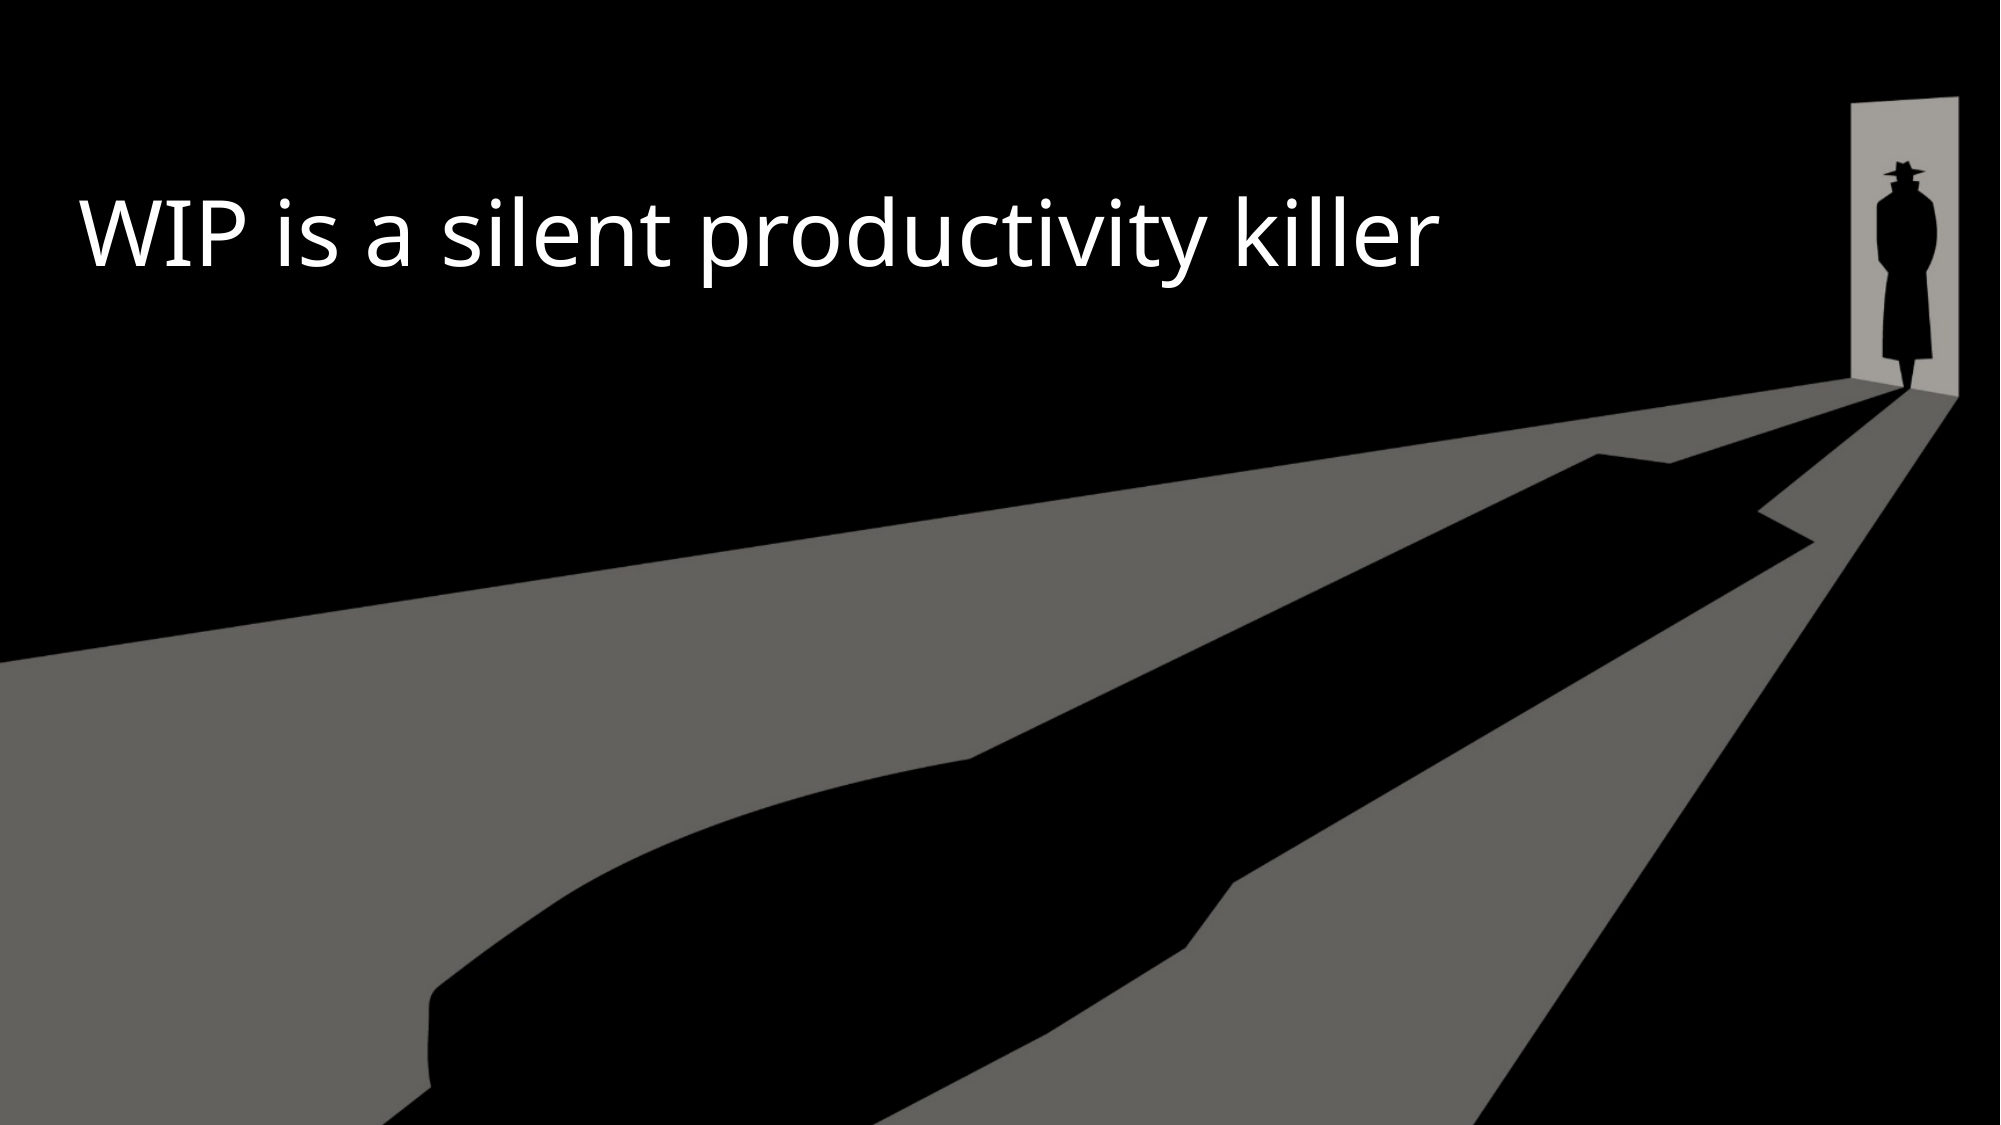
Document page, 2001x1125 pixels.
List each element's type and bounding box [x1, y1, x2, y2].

list [0, 0, 2000, 1125]
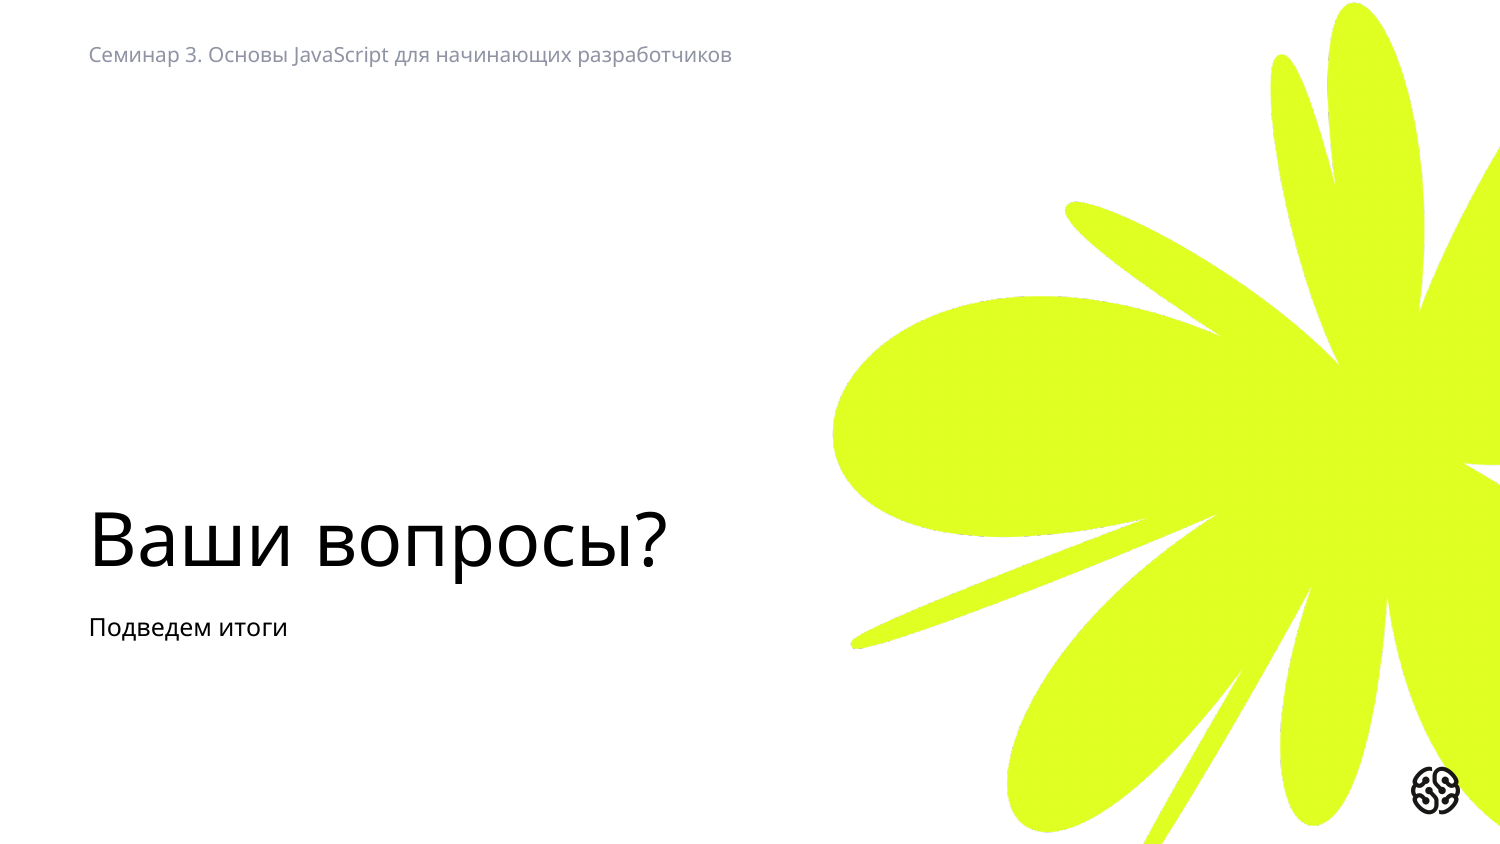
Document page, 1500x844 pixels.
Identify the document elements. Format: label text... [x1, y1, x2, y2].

title Ваши вопросы? [88, 301, 1412, 596]
picture [697, 0, 1500, 844]
subtitle Семинар 3. Основы JavaScript для начинающих разработчиков [88, 24, 1412, 84]
subtitle Подведем итоги [88, 596, 1412, 844]
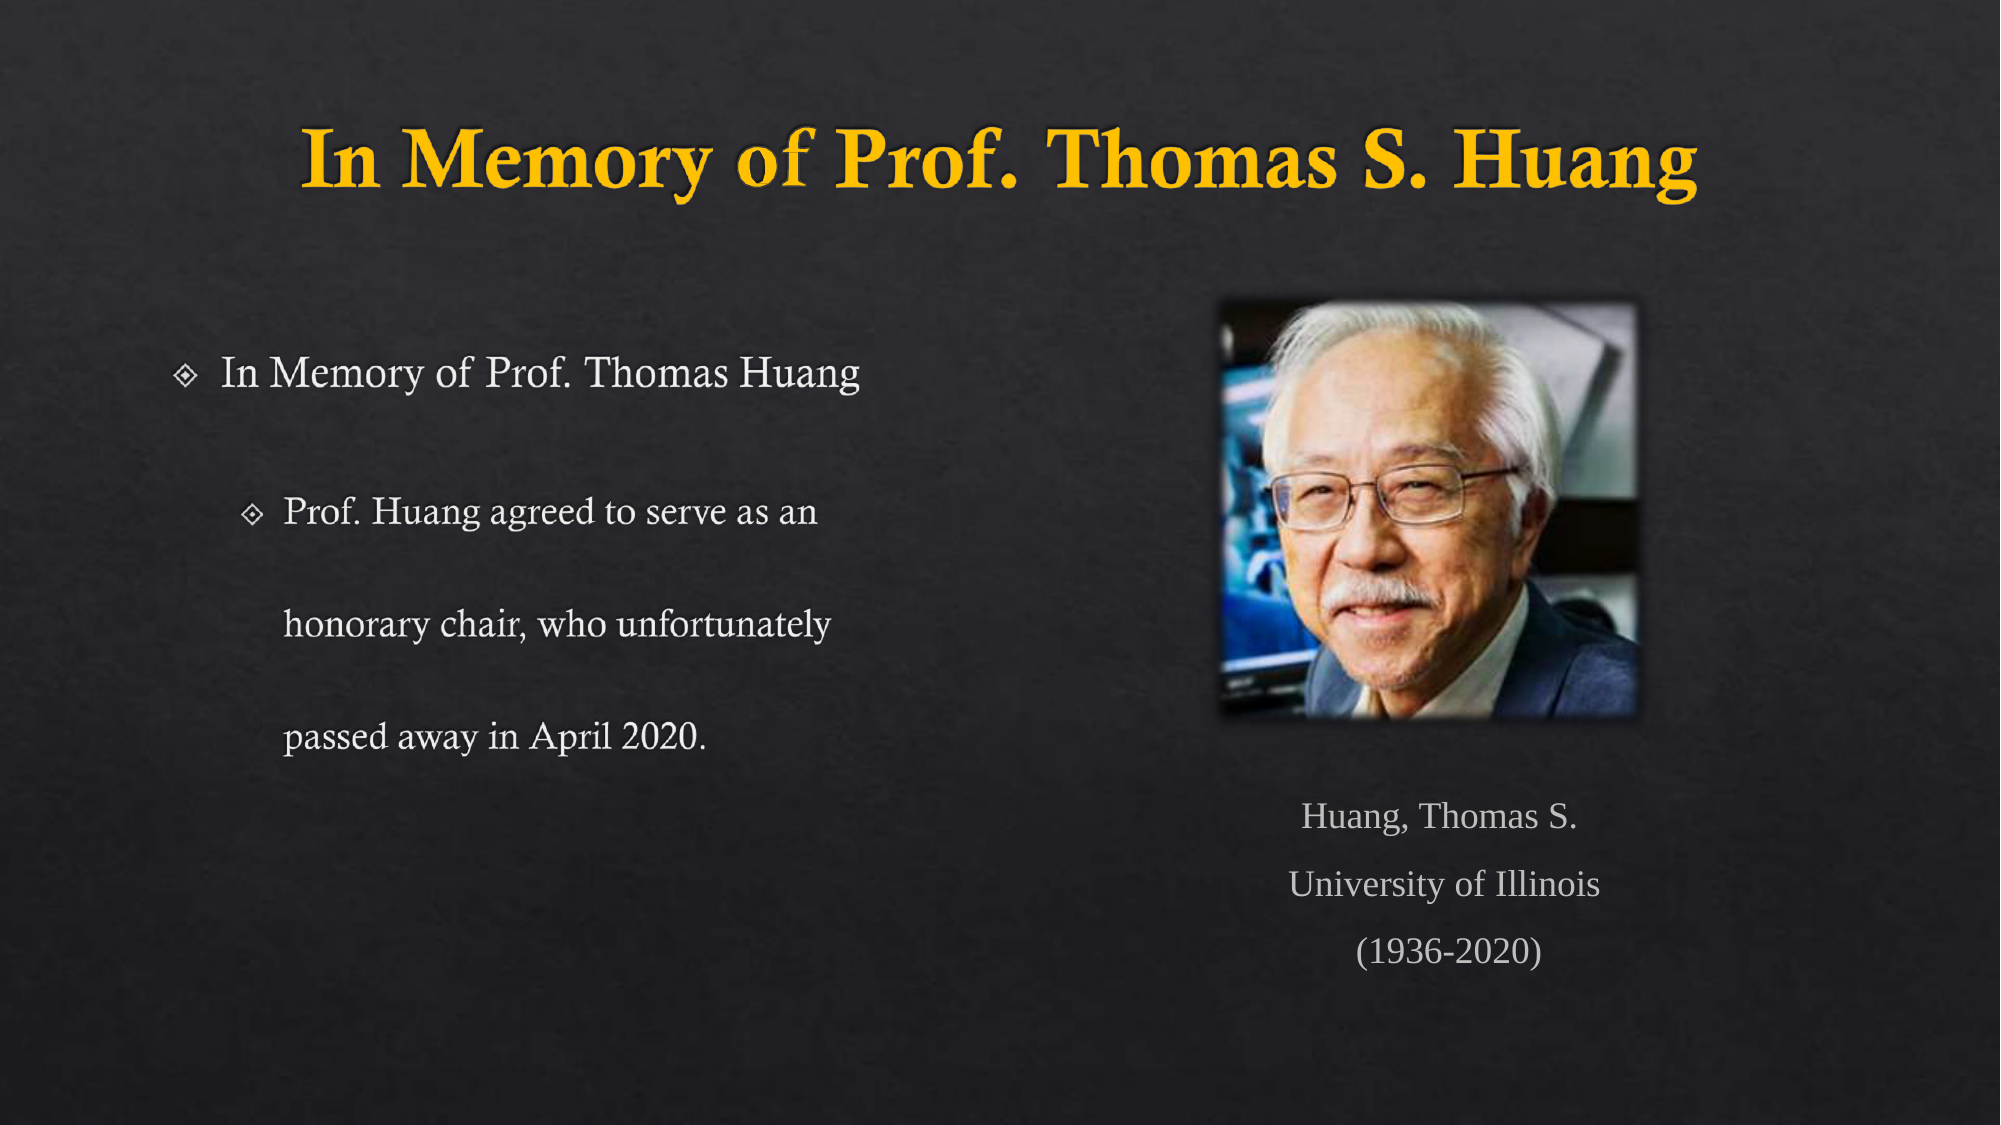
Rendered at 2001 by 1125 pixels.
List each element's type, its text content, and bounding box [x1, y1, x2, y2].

**ASSIGNMENT:** Your task is to reproduce the entries above word for word, from the first line through the line with "Rendered at 2001 by 1125 pixels.", and please leave out any pictures.

**TASK OUTPUT:**
Document page, 2001x1125 pixels.
List each element's type and bounding box [x1, y1, x2, y2].

list [0, 0, 2000, 1125]
Document page, 1500x844 pixels.
Identify the document elements. Format: label text... [x1, y1, x2, y2].

title Ваши вопросы? [88, 301, 1412, 596]
picture [697, 0, 1500, 844]
subtitle Семинар 3. Основы JavaScript для начинающих разработчиков [88, 24, 1412, 84]
subtitle Подведем итоги [88, 596, 1412, 844]
Rendered at 2001 by 1125 pixels.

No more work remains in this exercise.